Reputation: 45
I want to read into SAS a text file data set that uses two different delimiters, "|" and the string "[end text]". It is arranged as below:
var1|var2|var3
4657|366|text that
has some line
breaks [end text]
45|264| more text that has
line breaks [end text]
I am trying to figure out how to recognize both of these these two delimiters. I tried to use the DLMSTR option, but this didn't work:
data new ;
infile 'file.txt' dlmstr='|'||'[report_end]' DSD firstobs=2 ;
input var1 var2 var3 $;
run;
Is there any way to use these two delimiters at the same time? Or am I using the wrong input style to import my data?
Upvotes: 2
Views: 1273
Reputation: 51566
SAS can read delimited files that have embedded line breaks as long as the embedded line breaks use different character than the normal end of line.
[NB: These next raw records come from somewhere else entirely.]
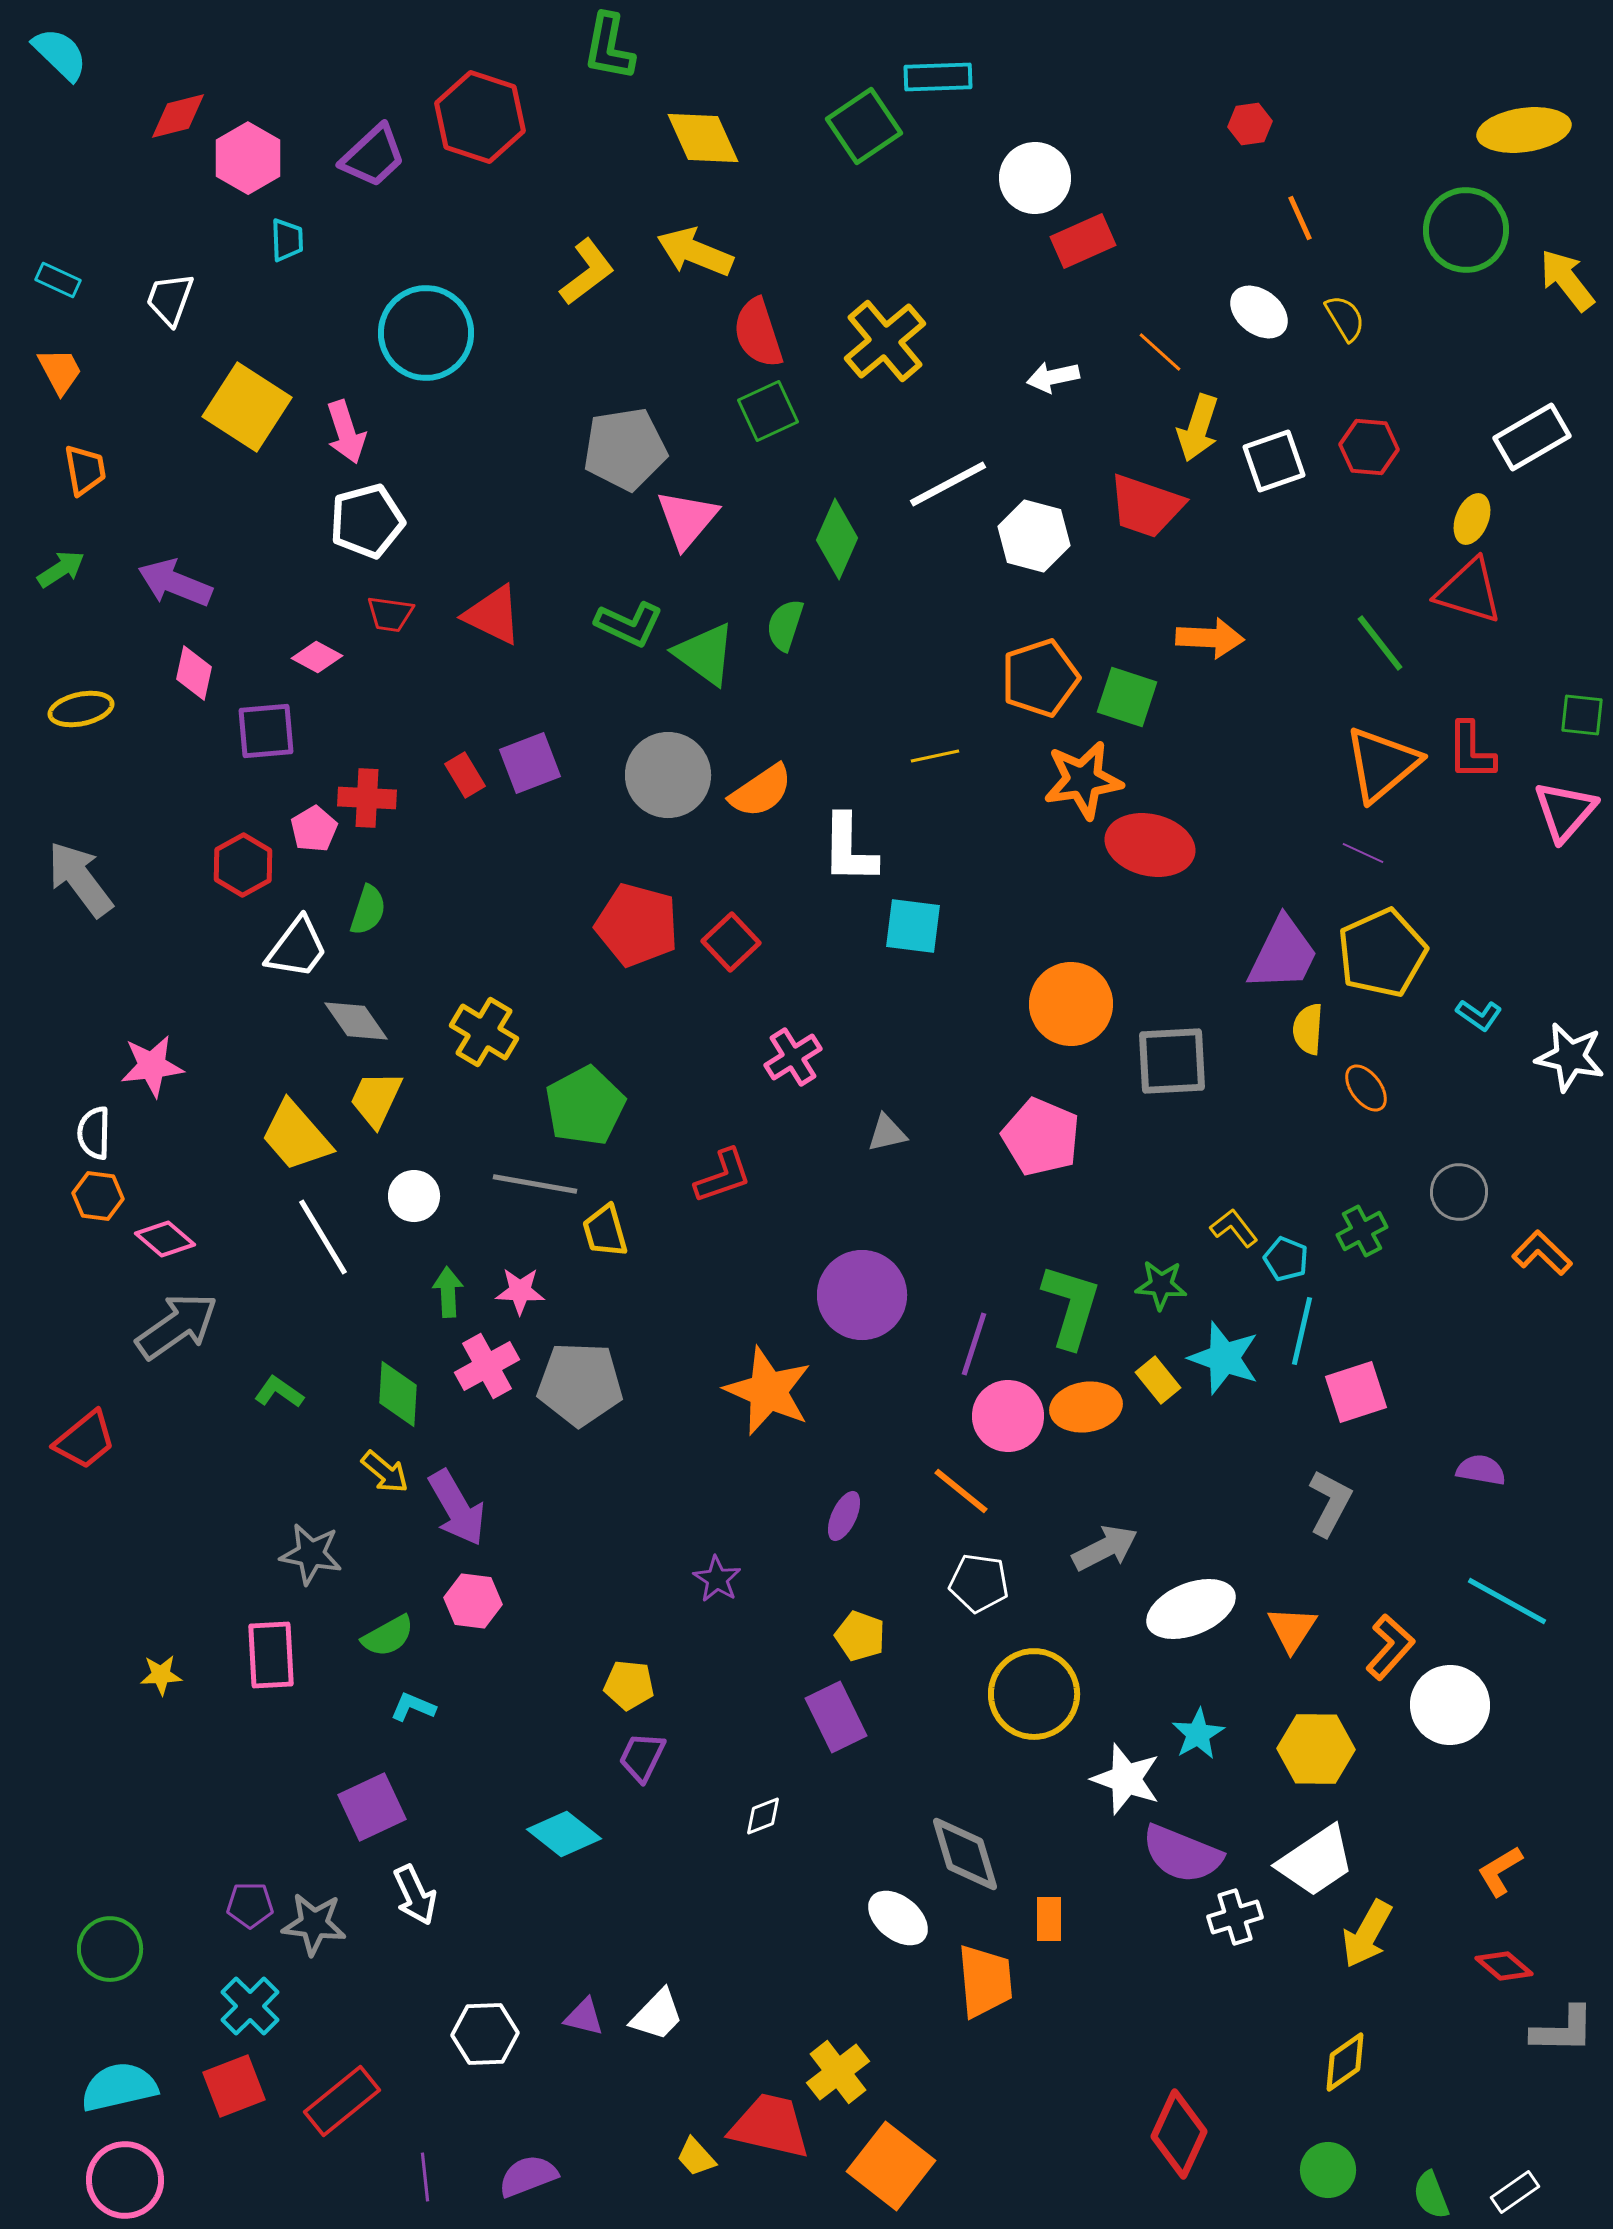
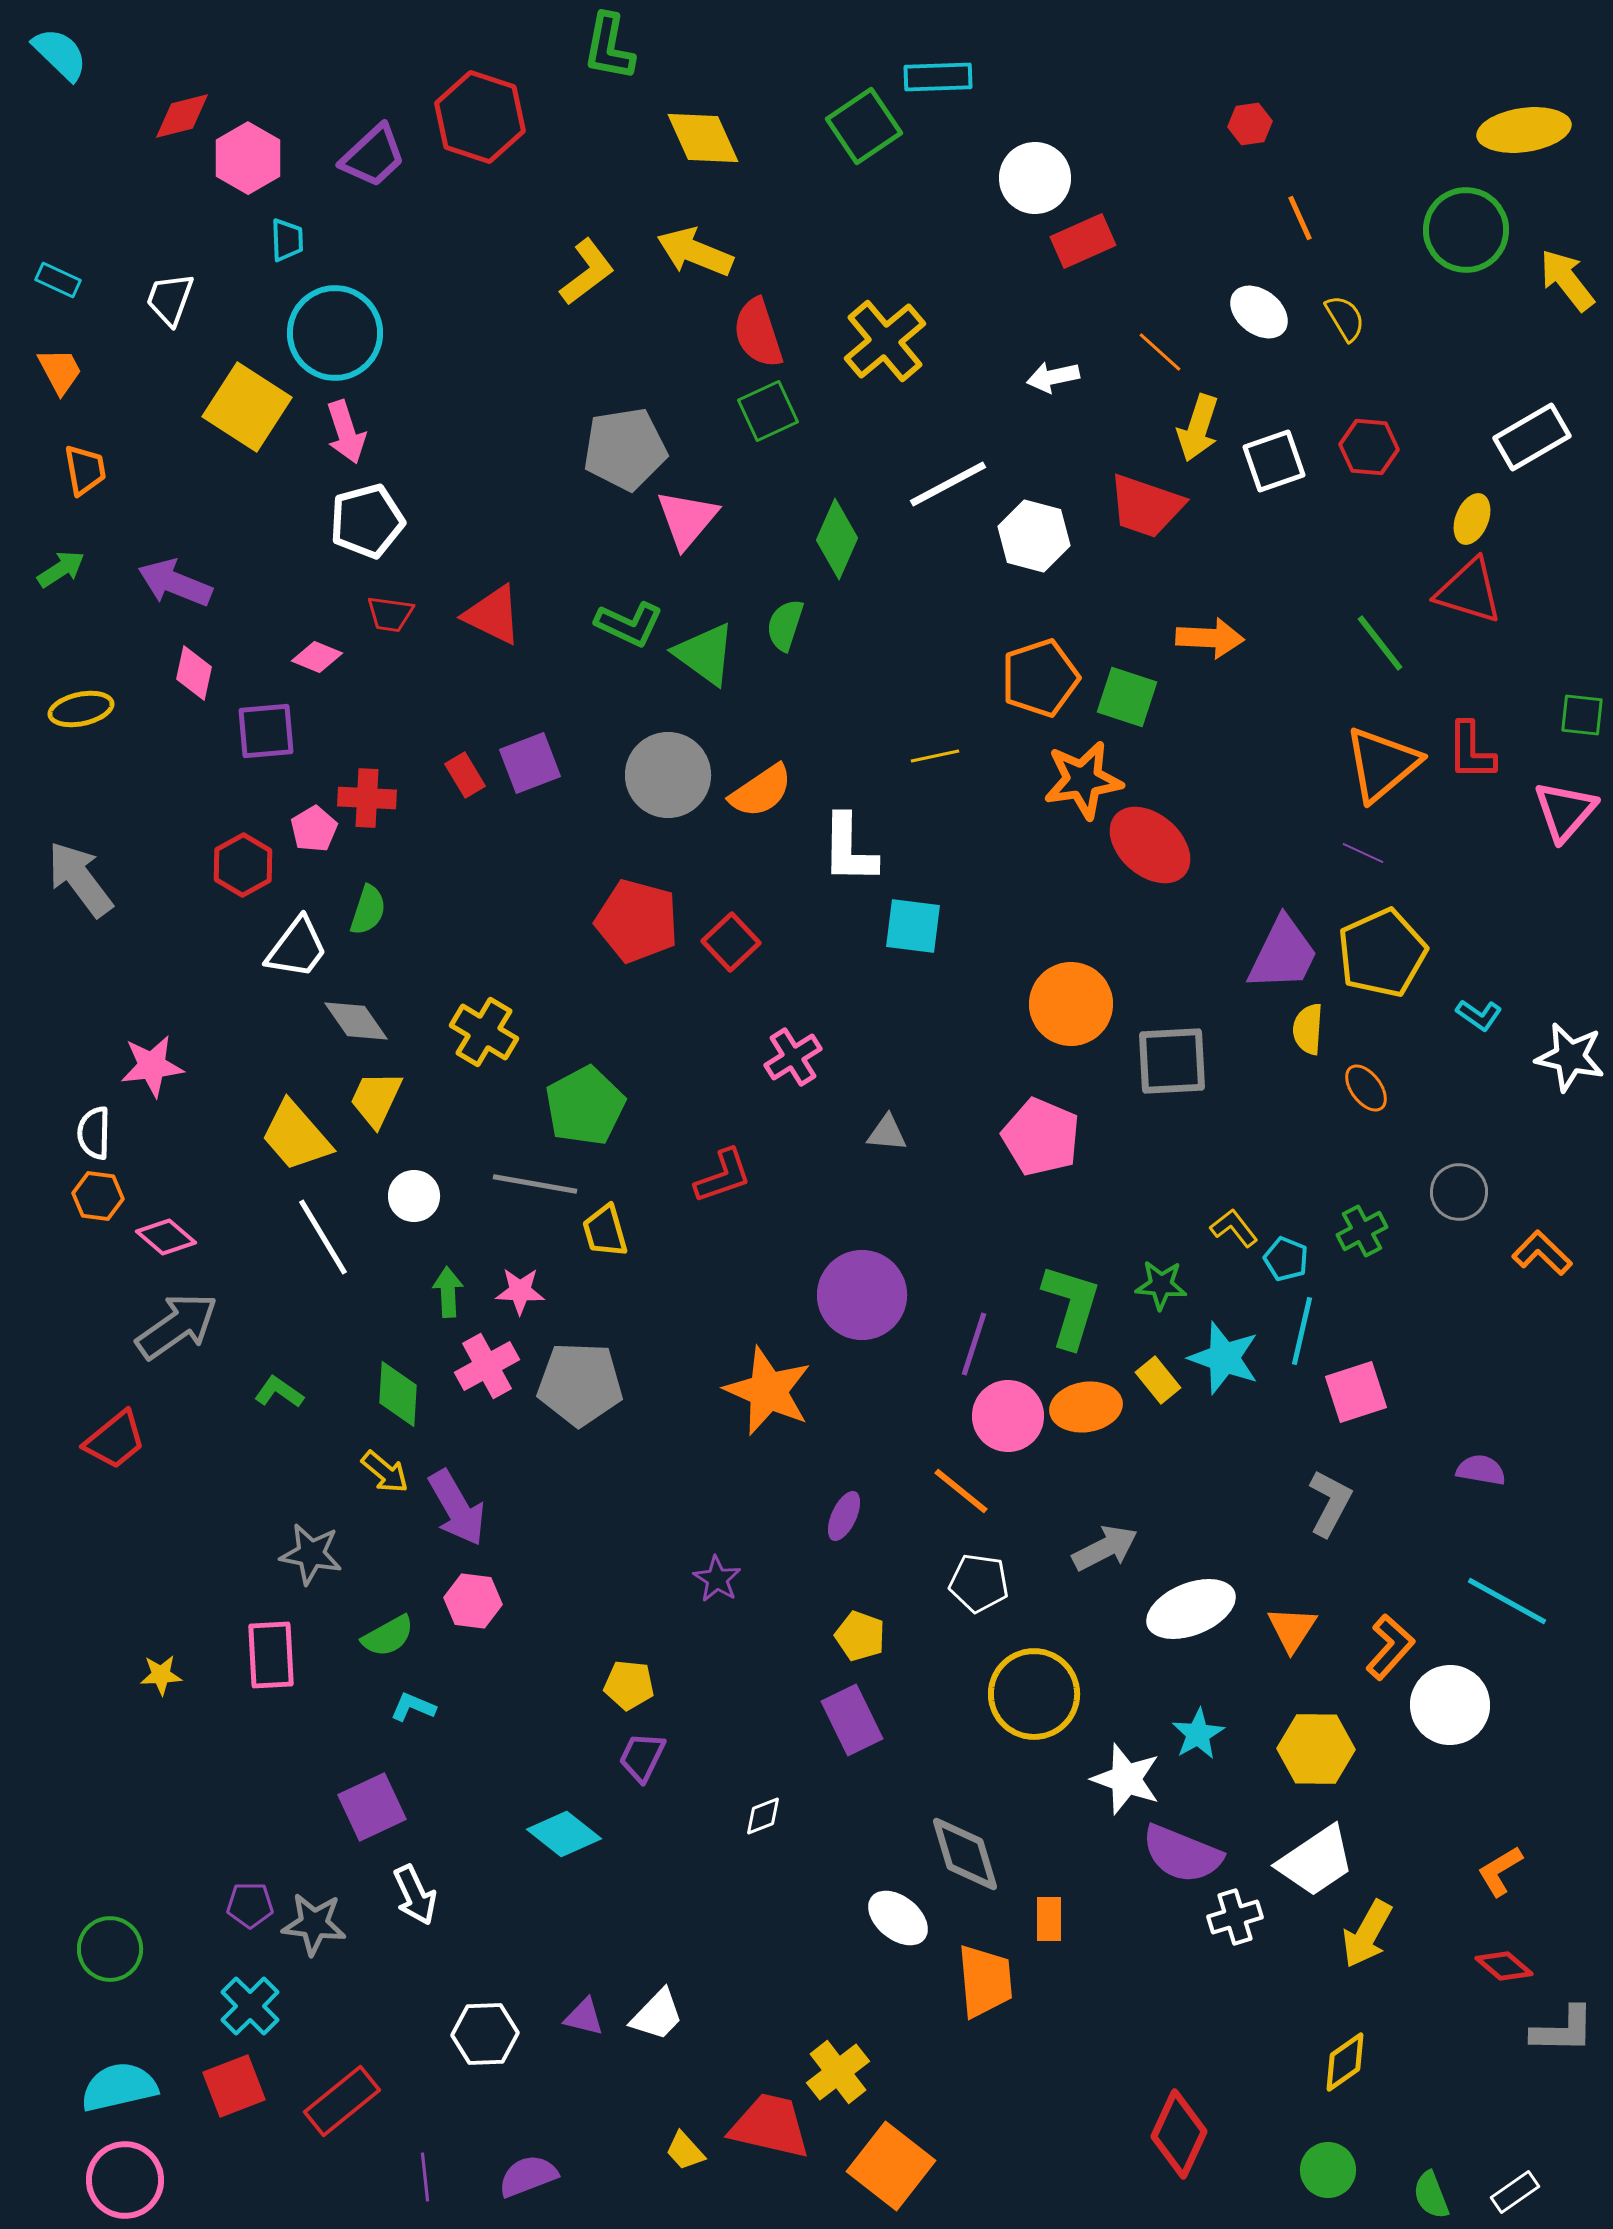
red diamond at (178, 116): moved 4 px right
cyan circle at (426, 333): moved 91 px left
pink diamond at (317, 657): rotated 6 degrees counterclockwise
red ellipse at (1150, 845): rotated 28 degrees clockwise
red pentagon at (637, 925): moved 4 px up
gray triangle at (887, 1133): rotated 18 degrees clockwise
pink diamond at (165, 1239): moved 1 px right, 2 px up
red trapezoid at (85, 1440): moved 30 px right
purple rectangle at (836, 1717): moved 16 px right, 3 px down
yellow trapezoid at (696, 2157): moved 11 px left, 6 px up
So if your real observations end with CRLF (normal for a Windows text file) and the embedded line breaks are just single LF character then those extra breaks will be treated as just another character in that field.
var1|var2|var3<CR><LF>
4657|366|text that<LF>
has some line<LF>
breaks [end text]<CR><LF>
45|264| more text that has<LF>
line breaks [end text]<CR><LF>
For example here is a data step that could convert your original file.
data _null_;
infile original lrecl=32767 ;
file copy lrecl=1000000 termstr=lf ;
input ;
_infile_ = tranwrd(_infile_,'[end text]','0d'x);
if _n_=1 then _infile_=trim(_infile_)||'0d'x;
len = length(_infile_);
put _infile_ $varying32767. len ;
run;
But it might be better to replace the embedded line breaks with some other character , like ^, instead.
data _null_;
infile original truncover ;
file copy lrecl=1000000 ;
input line $char32767.;
len = length(line);
put line $varying32767. len @;
if _n_=1 or index(_infile_,'[end text]') then put ;
else put '^' @;
run;
Result:
var1|var2|var3
4657|366|text that^has some line^breaks [end text]
45|264| more text that has^line breaks [end text]
Which is easy to read.
Obs var1 var2 var3
1 4657 366 text that^has some line^breaks [end text]
2 45 264 more text that has^line breaks [end text]
Upvotes: 1